E. coli is a generic name for billions of such bacteria thriving in the alimentary canal of humans and animals. Their presence in food or water indicates fecal contamination.

The consumption of any such food or water can cause deadly disease. It cannot become safe by cooking or irradiation. Irradiation of the end products, such as steaks, hamburger, etc., may kill microbes but it does not exclude their original source which is feces and urine. Irradiation of meat may also generate carcinogenic substances. All such food and water must be rejected.

What Promotes E.Coli Infection?

Virtually every E. coli infection traces to unsanitary conditions in which food-producing crops and animals are being cultivated, processed, transported, stored, and ultimately sold for human consumption.

Most food-producing animals these days are raised at mega farms, commonly called factory farms. From there, they get transported for thousands of miles to similarly large slaughterhouses without being fed or watered for as long as 48 hours.

Covered in feces and urine, dehydrated, frozen and badly bruised, approximately 50 percent of them are reported to arrive there already dead. Moreover, the mechanized tools and procedures used to slaughter these animals convey their infection-loaded excreta into the eventual meat and meat products for human consumption.

Finally, the waste water from these mega farms, slaughterhouses, packing plants and other establishments gets drained into fields, rivers, lakes and wells. Reports indicate that every year approximately 36 million Americans and 11 million Canadians contract food-borne infections, out of which many thousand get hospitalized and several thousand die.

Drugs Used in Livestock are Central to the Problem of Food Borne Illness

Central to this problem are the drug manufacturers selling tons of different antibiotics to prevent frivolous infections in farm animals. However, what ends up happening in these animals is that thus used antibiotics destroy harmless microbes in their alimentary canal and yield room to antibiotic resistant “super-bugs”, such as E. coli, Salmonella, Listeria, etc.

Due to these problems, large scale use of antibiotics is no longer allowed in the EU. In contrast, it continues to prevail in the US and Canada with government approval.

Another cause for concern is illegal approval of sex hormones by USFDA and Health Canada in beef production. Beef stimulating hormones are recognized to be “complete carcinogens”. In other words, they can initiate cancers and also promote existing cancers. In addition, sex hormones are recognized to cause endocrine disruption.

As such, sex hormones cause reproductive disorders, such as infertility, precocious puberty, drop in sperm count, etc.
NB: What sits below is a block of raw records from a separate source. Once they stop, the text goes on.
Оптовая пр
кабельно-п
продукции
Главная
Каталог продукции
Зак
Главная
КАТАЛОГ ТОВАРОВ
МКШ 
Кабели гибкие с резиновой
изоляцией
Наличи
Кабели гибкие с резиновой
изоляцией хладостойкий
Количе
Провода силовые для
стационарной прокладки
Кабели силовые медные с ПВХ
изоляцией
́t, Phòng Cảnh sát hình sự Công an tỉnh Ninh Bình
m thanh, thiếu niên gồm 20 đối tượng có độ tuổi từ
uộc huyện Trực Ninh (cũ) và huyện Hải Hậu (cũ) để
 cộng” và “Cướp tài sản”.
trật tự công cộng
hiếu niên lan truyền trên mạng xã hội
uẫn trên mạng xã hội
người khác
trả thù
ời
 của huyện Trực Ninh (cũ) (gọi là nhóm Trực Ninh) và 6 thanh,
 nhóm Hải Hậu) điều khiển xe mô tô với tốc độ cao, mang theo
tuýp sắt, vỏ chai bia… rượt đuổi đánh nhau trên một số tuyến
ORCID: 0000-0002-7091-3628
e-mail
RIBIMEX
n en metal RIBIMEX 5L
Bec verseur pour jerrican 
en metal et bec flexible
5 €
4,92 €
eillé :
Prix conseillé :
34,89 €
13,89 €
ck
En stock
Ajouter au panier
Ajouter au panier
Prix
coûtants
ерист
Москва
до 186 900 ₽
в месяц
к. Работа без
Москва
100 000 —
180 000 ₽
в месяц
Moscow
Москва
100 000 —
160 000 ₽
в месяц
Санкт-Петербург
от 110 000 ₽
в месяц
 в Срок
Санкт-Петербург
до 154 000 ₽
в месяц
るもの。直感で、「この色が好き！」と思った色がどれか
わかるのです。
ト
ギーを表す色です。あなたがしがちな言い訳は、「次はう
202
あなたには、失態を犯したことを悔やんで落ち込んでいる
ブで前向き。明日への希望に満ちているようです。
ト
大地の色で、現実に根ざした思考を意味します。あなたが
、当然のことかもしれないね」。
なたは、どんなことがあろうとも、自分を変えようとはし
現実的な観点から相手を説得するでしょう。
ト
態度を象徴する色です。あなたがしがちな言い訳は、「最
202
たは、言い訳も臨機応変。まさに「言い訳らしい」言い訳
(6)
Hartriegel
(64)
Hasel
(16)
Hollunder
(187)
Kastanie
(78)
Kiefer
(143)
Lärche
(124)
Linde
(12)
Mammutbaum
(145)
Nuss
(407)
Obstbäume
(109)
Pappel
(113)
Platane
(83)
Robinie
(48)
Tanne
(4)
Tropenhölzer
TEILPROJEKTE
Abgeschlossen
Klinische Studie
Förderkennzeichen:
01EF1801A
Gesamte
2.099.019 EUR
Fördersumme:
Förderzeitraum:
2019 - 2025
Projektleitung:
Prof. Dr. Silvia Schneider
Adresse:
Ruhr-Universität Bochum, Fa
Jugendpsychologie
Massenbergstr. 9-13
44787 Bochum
Like antibiotics, no such hormones to increase beef production are allowed to be utilized in the EU.

Other Food Safety Concerns: Slaughterhouse Waste Used in Animal Feed, and GMO’s…

Yet another concern for food safety should be the Canadian approval of slaughterhouse waste being fed to food-producing animals, which is known to transmit BSE in cattle (mad cow disease) and CJD (a fatal neurogenerative disorder) in people. Once again, any such use of slaughterhouse waste is strictly forbidden in the EU. The only other industrialized country allowing agricultural applications of antibiotics hormones and slaughterhouse waste is the US, whose food safety record is no better than that of Canada.

At issue also are genetically modified organisms (GMOs) attached to various herbicides and pesticides to increase agricultural yields of milk, meat, vegetables, fruits and ethanol whose public safety is being questioned throughout the world but not in Canada or the US.

These should be sobering thoughts for both Health Canada and CFIA. They cannot go on pretending the Canadian food supply to be the safest in the world when it is so frequently found to be unsafe. People have the right to know how their food is produced. The only sure way to know that is to conduct a public inquiry.